## RECORD SET
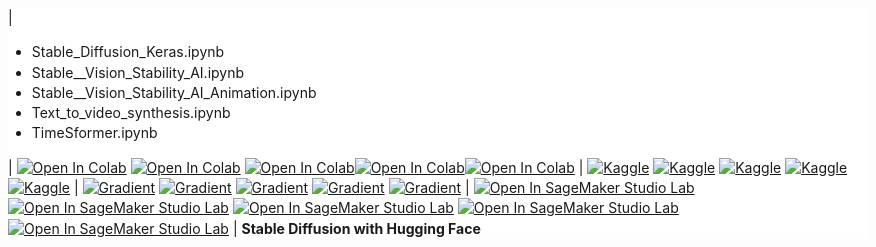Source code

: | <ul><li>Stable_Diffusion_Keras.ipynb</li><li>Stable__Vision_Stability_AI.ipynb</li><li>Stable__Vision_Stability_AI_Animation.ipynb</li><li>Text_to_video_synthesis.ipynb</li><li>TimeSformer.ipynb</li></ul> | [![Open In Colab](https://colab.research.google.com/assets/colab-badge.svg)](https://colab.research.google.com/github/Denis2054/Transformers-for-NLP-and-Computer-Vision-3rd-Edition/blob/main/Chapter17/Stable_Diffusion_Keras.ipynb)  [![Open In Colab](https://colab.research.google.com/assets/colab-badge.svg)](https://colab.research.google.com/github/Denis2054/Transformers-for-NLP-and-Computer-Vision-3rd-Edition/blob/main/Chapter17/Stable__Vision_Stability_AI.ipynb) [![Open In Colab](https://colab.research.google.com/assets/colab-badge.svg)](https://colab.research.google.com/github/Denis2054/Transformers-for-NLP-and-Computer-Vision-3rd-Edition/blob/main/Chapter17/Stable__Vision_Stability_AI_Animation.ipynb)[![Open In Colab](https://colab.research.google.com/assets/colab-badge.svg)](https://colab.research.google.com/github/Denis2054/Transformers-for-NLP-and-Computer-Vision-3rd-Edition/blob/main/Chapter17/Text_to_video_synthesis.ipynb)[![Open In Colab](https://colab.research.google.com/assets/colab-badge.svg)](https://colab.research.google.com/github/Denis2054/Transformers-for-NLP-and-Computer-Vision-3rd-Edition/blob/main/Chapter17/TimeSformer.ipynb) | [![Kaggle](https://kaggle.com/static/images/open-in-kaggle.svg)](https://kaggle.com/kernels/welcome?src=https://github.com/Denis2054/Transformers-for-NLP-and-Computer-Vision-3rd-Edition/blob/main/Chapter17/Stable_Diffusion_Keras.ipynb) [![Kaggle](https://kaggle.com/static/images/open-in-kaggle.svg)](https://kaggle.com/kernels/welcome?src=https://github.com/Denis2054/Transformers-for-NLP-and-Computer-Vision-3rd-Edition/blob/main/Chapter17/Stable__Vision_Stability_AI.ipynb) [![Kaggle](https://kaggle.com/static/images/open-in-kaggle.svg)](https://kaggle.com/kernels/welcome?src=https://github.com/Denis2054/Transformers-for-NLP-and-Computer-Vision-3rd-Edition/blob/main/Chapter17/Stable__Vision_Stability_AI_Animation.ipynb) [![Kaggle](https://kaggle.com/static/images/open-in-kaggle.svg)](https://kaggle.com/kernels/welcome?src=https://github.com/Denis2054/Transformers-for-NLP-and-Computer-Vision-3rd-Edition/blob/main/Chapter17/Text_to_video_synthesis.ipynb) [![Kaggle](https://kaggle.com/static/images/open-in-kaggle.svg)](https://kaggle.com/kernels/welcome?src=https://github.com/Denis2054/Transformers-for-NLP-and-Computer-Vision-3rd-Edition/blob/main/Chapter17/TimeSformer.ipynb) | [![Gradient](https://assets.paperspace.io/img/gradient-badge.svg)](https://console.paperspace.com/github/Denis2054/Transformers-for-NLP-and-Computer-Vision-3rd-Edition/blob/main/Chapter17/Stable_Diffusion_Keras.ipynb?file=%2FChapter17%2FStable_Diffusion_Keras.ipynb) [![Gradient](https://assets.paperspace.io/img/gradient-badge.svg)](https://console.paperspace.com/github/Denis2054/Transformers-for-NLP-and-Computer-Vision-3rd-Edition/blob/main/Chapter17/Stable__Vision_Stability_AI.ipynb?file=%2FChapter17%2FStable__Vision_Stability_AI.ipynb) [![Gradient](https://assets.paperspace.io/img/gradient-badge.svg)](https://console.paperspace.com/github/Denis2054/Transformers-for-NLP-and-Computer-Vision-3rd-Edition/blob/main/Chapter17/Stable__Vision_Stability_AI_Animation.ipynb?file=%2FChapter17%2FStable__Vision_Stability_AI_Animation.ipynb) [![Gradient](https://assets.paperspace.io/img/gradient-badge.svg)](https://console.paperspace.com/github/Denis2054/Transformers-for-NLP-and-Computer-Vision-3rd-Edition/blob/main/Chapter17/Text_to_video_synthesis.ipynb?file=%2FChapter17%2FText_to_video_synthesis.ipynb) [![Gradient](https://assets.paperspace.io/img/gradient-badge.svg)](https://console.paperspace.com/github/Denis2054/Transformers-for-NLP-and-Computer-Vision-3rd-Edition/blob/main/Chapter17/TimeSformer.ipynb?file=%2FChapter17%2FTimeSformer.ipynb) | [![Open In SageMaker Studio Lab](https://studiolab.sagemaker.aws/studiolab.svg)](https://studiolab.sagemaker.aws/import/github/Denis2054/Transformers-for-NLP-and-Computer-Vision-3rd-Edition/blob/main/Chapter17/Stable_Diffusion_Keras.ipynb) [![Open In SageMaker Studio Lab](https://studiolab.sagemaker.aws/studiolab.svg)](https://studiolab.sagemaker.aws/import/github/Denis2054/Transformers-for-NLP-and-Computer-Vision-3rd-Edition/blob/main/Chapter17/Stable__Vision_Stability_AI.ipynb) [![Open In SageMaker Studio Lab](https://studiolab.sagemaker.aws/studiolab.svg)](https://studiolab.sagemaker.aws/import/github/Denis2054/Transformers-for-NLP-and-Computer-Vision-3rd-Edition/blob/main/Chapter17/Stable__Vision_Stability_AI_Animation.ipynb) [![Open In SageMaker Studio Lab](https://studiolab.sagemaker.aws/studiolab.svg)](https://studiolab.sagemaker.aws/import/github/Denis2054/Transformers-for-NLP-and-Computer-Vision-3rd-Edition/blob/main/Chapter17/Text_to_video_synthesis.ipynb) [![Open In SageMaker Studio Lab](https://studiolab.sagemaker.aws/studiolab.svg)](https://studiolab.sagemaker.aws/import/github/Denis2054/Transformers-for-NLP-and-Computer-Vision-3rd-Edition/blob/main/Chapter17/TimeSformer.ipynb) | 
**Stable Diffusion with Hugging Face**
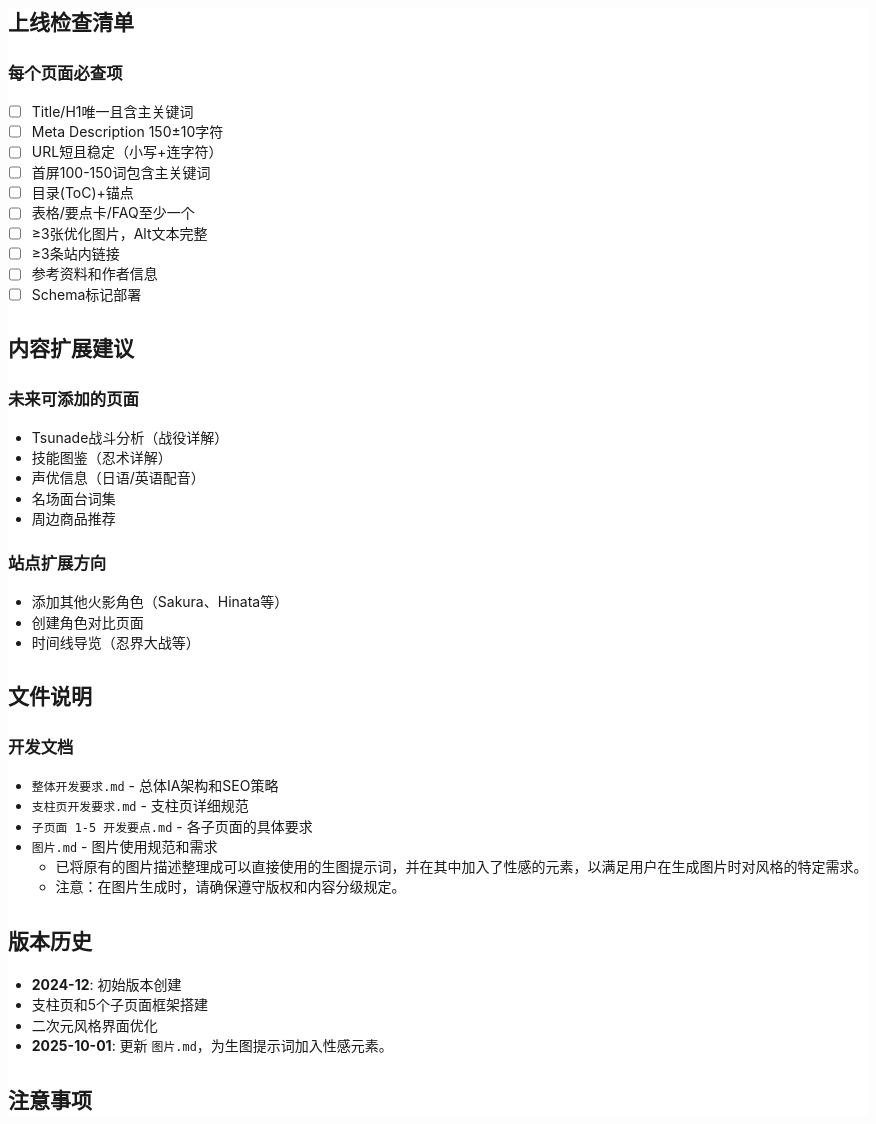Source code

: ## 上线检查清单

### 每个页面必查项
- [ ] Title/H1唯一且含主关键词
- [ ] Meta Description 150±10字符
- [ ] URL短且稳定（小写+连字符）
- [ ] 首屏100-150词包含主关键词
- [ ] 目录(ToC)+锚点
- [ ] 表格/要点卡/FAQ至少一个
- [ ] ≥3张优化图片，Alt文本完整
- [ ] ≥3条站内链接
- [ ] 参考资料和作者信息
- [ ] Schema标记部署

## 内容扩展建议

### 未来可添加的页面
- Tsunade战斗分析（战役详解）
- 技能图鉴（忍术详解）
- 声优信息（日语/英语配音）
- 名场面台词集
- 周边商品推荐

### 站点扩展方向
- 添加其他火影角色（Sakura、Hinata等）
- 创建角色对比页面
- 时间线导览（忍界大战等）

## 文件说明

### 开发文档
- `整体开发要求.md` - 总体IA架构和SEO策略
- `支柱页开发要求.md` - 支柱页详细规范
- `子页面 1-5 开发要点.md` - 各子页面的具体要求
- `图片.md` - 图片使用规范和需求
    - 已将原有的图片描述整理成可以直接使用的生图提示词，并在其中加入了性感的元素，以满足用户在生成图片时对风格的特定需求。
    - 注意：在图片生成时，请确保遵守版权和内容分级规定。

## 版本历史

- **2024-12**: 初始版本创建
- 支柱页和5个子页面框架搭建
- 二次元风格界面优化
- **2025-10-01**: 更新 `图片.md`，为生图提示词加入性感元素。

## 注意事项
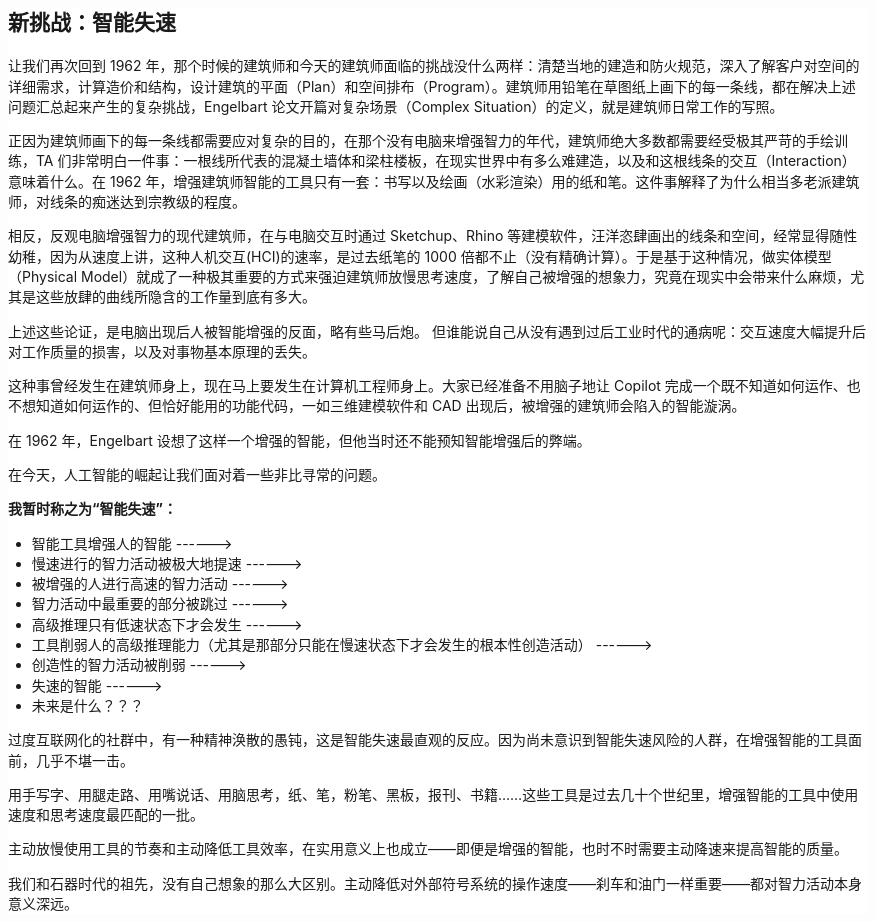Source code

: ## **新挑战：智能失速**

让我们再次回到 1962 年，那个时候的建筑师和今天的建筑师面临的挑战没什么两样：清楚当地的建造和防火规范，深入了解客户对空间的详细需求，计算造价和结构，设计建筑的平面（Plan）和空间排布（Program）。建筑师用铅笔在草图纸上画下的每一条线，都在解决上述问题汇总起来产生的复杂挑战，Engelbart 论文开篇对复杂场景（Complex Situation）的定义，就是建筑师日常工作的写照。

正因为建筑师画下的每一条线都需要应对复杂的目的，在那个没有电脑来增强智力的年代，建筑师绝大多数都需要经受极其严苛的手绘训练，TA 们非常明白一件事：一根线所代表的混凝土墙体和梁柱楼板，在现实世界中有多么难建造，以及和这根线条的交互（Interaction）意味着什么。在 1962 年，增强建筑师智能的工具只有一套：书写以及绘画（水彩渲染）用的纸和笔。这件事解释了为什么相当多老派建筑师，对线条的痴迷达到宗教级的程度。

相反，反观电脑增强智力的现代建筑师，在与电脑交互时通过 Sketchup、Rhino 等建模软件，汪洋恣肆画出的线条和空间，经常显得随性幼稚，因为从速度上讲，这种人机交互(HCI)的速率，是过去纸笔的 1000 倍都不止（没有精确计算）。于是基于这种情况，做实体模型（Physical Model）就成了一种极其重要的方式来强迫建筑师放慢思考速度，了解自己被增强的想象力，究竟在现实中会带来什么麻烦，尤其是这些放肆的曲线所隐含的工作量到底有多大。

上述这些论证，是电脑出现后人被智能增强的反面，略有些马后炮。 但谁能说自己从没有遇到过后工业时代的通病呢：交互速度大幅提升后对工作质量的损害，以及对事物基本原理的丢失。

这种事曾经发生在建筑师身上，现在马上要发生在计算机工程师身上。大家已经准备不用脑子地让 Copilot 完成一个既不知道如何运作、也不想知道如何运作的、但恰好能用的功能代码，一如三维建模软件和 CAD 出现后，被增强的建筑师会陷入的智能漩涡。

在 1962 年，Engelbart 设想了这样一个增强的智能，但他当时还不能预知智能增强后的弊端。

在今天，人工智能的崛起让我们面对着一些非比寻常的问题。

**我暂时称之为“智能失速”：**

- 智能工具增强人的智能 ------>
- 慢速进行的智力活动被极大地提速 ------>
- 被增强的人进行高速的智力活动 ------>
- 智力活动中最重要的部分被跳过 ------>
- 高级推理只有低速状态下才会发生 ------>
- 工具削弱人的高级推理能力（尤其是那部分只能在慢速状态下才会发生的根本性创造活动） ------>
- 创造性的智力活动被削弱 ------>
- 失速的智能 ------>
- 未来是什么？？？

过度互联网化的社群中，有一种精神涣散的愚钝，这是智能失速最直观的反应。因为尚未意识到智能失速风险的人群，在增强智能的工具面前，几乎不堪一击。

用手写字、用腿走路、用嘴说话、用脑思考，纸、笔，粉笔、黑板，报刊、书籍……这些工具是过去几十个世纪里，增强智能的工具中使用速度和思考速度最匹配的一批。

主动放慢使用工具的节奏和主动降低工具效率，在实用意义上也成立——即便是增强的智能，也时不时需要主动降速来提高智能的质量。

我们和石器时代的祖先，没有自己想象的那么大区别。主动降低对外部符号系统的操作速度——刹车和油门一样重要——都对智力活动本身意义深远。

[^1]: No Priors Interview: https://www.youtube.com/watch?v=HW5Yeqn9eV4  
[^2]: Augmenting Human Intellect: A conceptual Framework: https://www.dougengelbart.org/pubs/augment-3906.html  
[^3]: Douglas Engelbart: https://en.wikipedia.org/wiki/Douglas_Engelbart
[^4]: [读《增强人的智能：一个概念框架》 Reading "Augmenting Human Intellect: A Conceptual Framework"](https://www.kunchengblog.com/essay/augmentation)
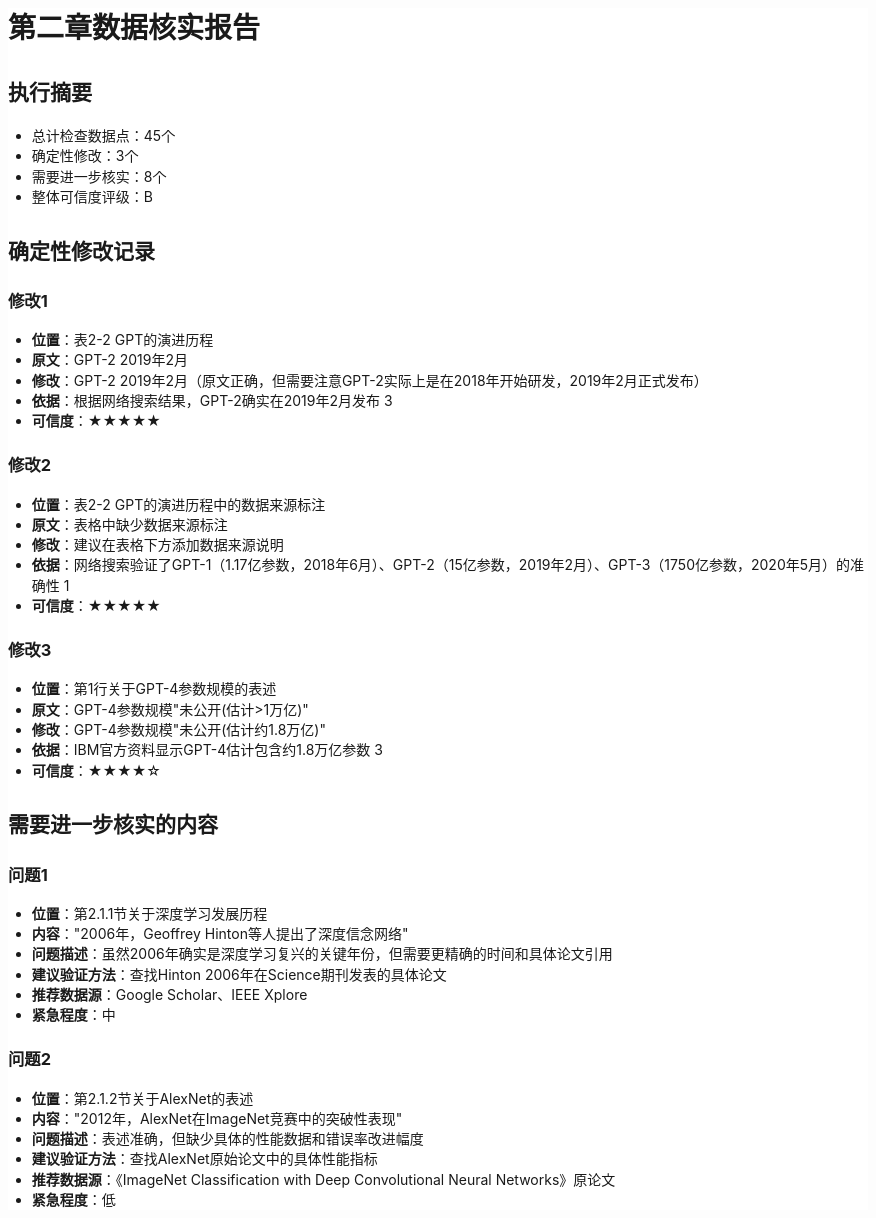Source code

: # 第二章数据核实报告

## 执行摘要
- 总计检查数据点：45个
- 确定性修改：3个
- 需要进一步核实：8个
- 整体可信度评级：B

## 确定性修改记录

### 修改1
- **位置**：表2-2 GPT的演进历程
- **原文**：GPT-2 2019年2月
- **修改**：GPT-2 2019年2月（原文正确，但需要注意GPT-2实际上是在2018年开始研发，2019年2月正式发布）
- **依据**：根据网络搜索结果，GPT-2确实在2019年2月发布 <mcreference link="https://blog.csdn.net/sinat_37574187/article/details/131347528" index="3">3</mcreference>
- **可信度**：★★★★★

### 修改2
- **位置**：表2-2 GPT的演进历程中的数据来源标注
- **原文**：表格中缺少数据来源标注
- **修改**：建议在表格下方添加数据来源说明
- **依据**：网络搜索验证了GPT-1（1.17亿参数，2018年6月）、GPT-2（15亿参数，2019年2月）、GPT-3（1750亿参数，2020年5月）的准确性 <mcreference link="https://www.hangyan.co/charts/3342940241257301516" index="1">1</mcreference>
- **可信度**：★★★★★

### 修改3
- **位置**：第1行关于GPT-4参数规模的表述
- **原文**：GPT-4参数规模"未公开(估计>1万亿)"
- **修改**：GPT-4参数规模"未公开(估计约1.8万亿)"
- **依据**：IBM官方资料显示GPT-4估计包含约1.8万亿参数 <mcreference link="https://www.ibm.com/think/topics/gpt" index="3">3</mcreference>
- **可信度**：★★★★☆

## 需要进一步核实的内容

### 问题1
- **位置**：第2.1.1节关于深度学习发展历程
- **内容**："2006年，Geoffrey Hinton等人提出了深度信念网络"
- **问题描述**：虽然2006年确实是深度学习复兴的关键年份，但需要更精确的时间和具体论文引用
- **建议验证方法**：查找Hinton 2006年在Science期刊发表的具体论文
- **推荐数据源**：Google Scholar、IEEE Xplore
- **紧急程度**：中

### 问题2
- **位置**：第2.1.2节关于AlexNet的表述
- **内容**："2012年，AlexNet在ImageNet竞赛中的突破性表现"
- **问题描述**：表述准确，但缺少具体的性能数据和错误率改进幅度
- **建议验证方法**：查找AlexNet原始论文中的具体性能指标
- **推荐数据源**：《ImageNet Classification with Deep Convolutional Neural Networks》原论文
- **紧急程度**：低
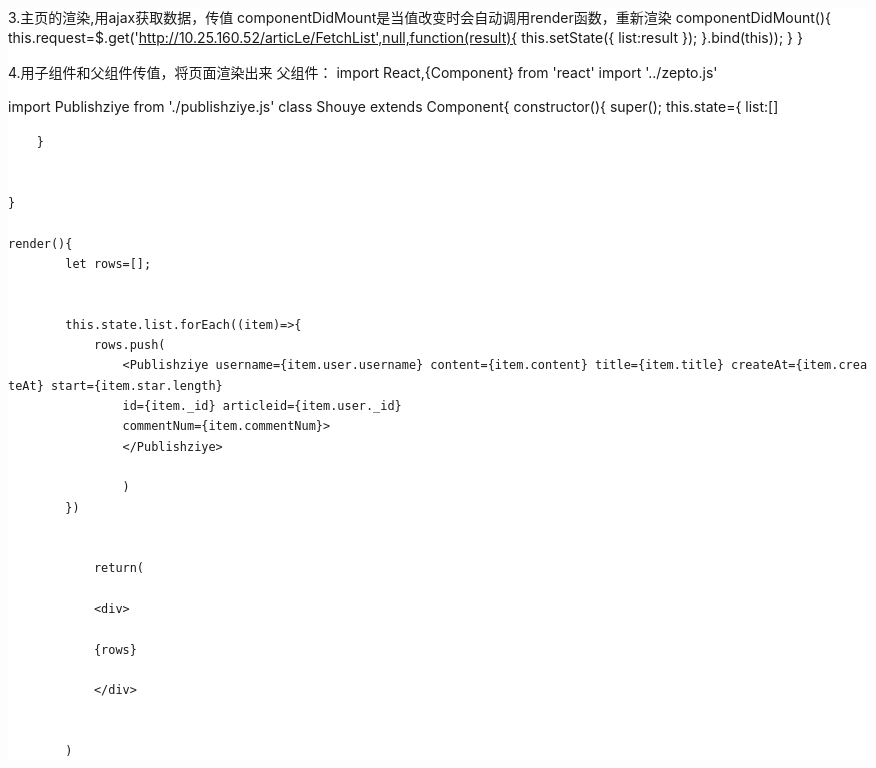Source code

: 
3.主页的渲染,用ajax获取数据，传值
componentDidMount是当值改变时会自动调用render函数，重新渲染
componentDidMount(){
					this.request=$.get('http://10.25.160.52/articLe/FetchList',null,function(result){
						this.setState({
							list:result
						});
					}.bind(this));
				}
}

4.用子组件和父组件传值，将页面渲染出来
父组件：
import React,{Component} from 'react'
import '../zepto.js'

import Publishziye from './publishziye.js'
class Shouye extends Component{
	constructor(){
		super();
		this.state={
			list:[]
			
		}
		
		
	}
	
	render(){
			let rows=[];
			
			
			this.state.list.forEach((item)=>{
				rows.push(
					<Publishziye username={item.user.username} content={item.content} title={item.title} createAt={item.createAt} start={item.star.length}
					id={item._id} articleid={item.user._id}
					commentNum={item.commentNum}>
					</Publishziye>
					
					)
			})
			
			
				return(
				
				<div>
				
				{rows}
				
				</div>
				
			
			)
			
			
			
		
			
		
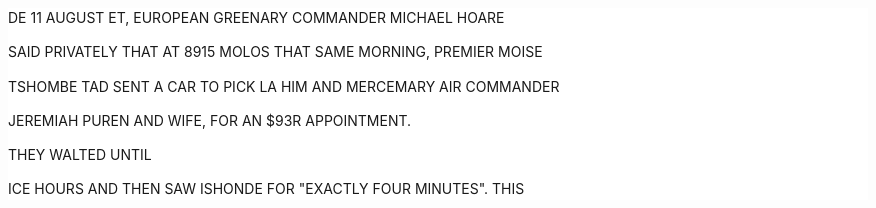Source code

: DE 11 AUGUST ET, EUROPEAN GREENARY COMMANDER MICHAEL HOARE

SAID PRIVATELY THAT AT 8915 MOLOS THAT SAME MORNING, PREMIER MOISE

TSHOMBE TAD SENT A CAR TO PICK LA HIM AND MERCEMARY AIR COMMANDER

JEREMIAH PUREN AND WIFE, FOR AN $93R APPOINTMENT.

THEY WALTED UNTIL

ICE HOURS AND THEN SAW ISHONDE FOR "EXACTLY FOUR MINUTES". THIS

## WORK INSTRUCTIONS
Range to copy from the records above: the line containing "主动放慢使用工具的节奏和主动" to the line containing "- **原文**：表格中缺少数据来源标注", both included. Output those lines exactly and only those, skipping pictures.

## SOLUTION
主动放慢使用工具的节奏和主动降低工具效率，在实用意义上也成立——即便是增强的智能，也时不时需要主动降速来提高智能的质量。

我们和石器时代的祖先，没有自己想象的那么大区别。主动降低对外部符号系统的操作速度——刹车和油门一样重要——都对智力活动本身意义深远。

[^1]: No Priors Interview: https://www.youtube.com/watch?v=HW5Yeqn9eV4  
[^2]: Augmenting Human Intellect: A conceptual Framework: https://www.dougengelbart.org/pubs/augment-3906.html  
[^3]: Douglas Engelbart: https://en.wikipedia.org/wiki/Douglas_Engelbart
[^4]: [读《增强人的智能：一个概念框架》 Reading "Augmenting Human Intellect: A Conceptual Framework"](https://www.kunchengblog.com/essay/augmentation)
Source code

: # 第二章数据核实报告

## 执行摘要
- 总计检查数据点：45个
- 确定性修改：3个
- 需要进一步核实：8个
- 整体可信度评级：B

## 确定性修改记录

### 修改1
- **位置**：表2-2 GPT的演进历程
- **原文**：GPT-2 2019年2月
- **修改**：GPT-2 2019年2月（原文正确，但需要注意GPT-2实际上是在2018年开始研发，2019年2月正式发布）
- **依据**：根据网络搜索结果，GPT-2确实在2019年2月发布 <mcreference link="https://blog.csdn.net/sinat_37574187/article/details/131347528" index="3">3</mcreference>
- **可信度**：★★★★★

### 修改2
- **位置**：表2-2 GPT的演进历程中的数据来源标注
- **原文**：表格中缺少数据来源标注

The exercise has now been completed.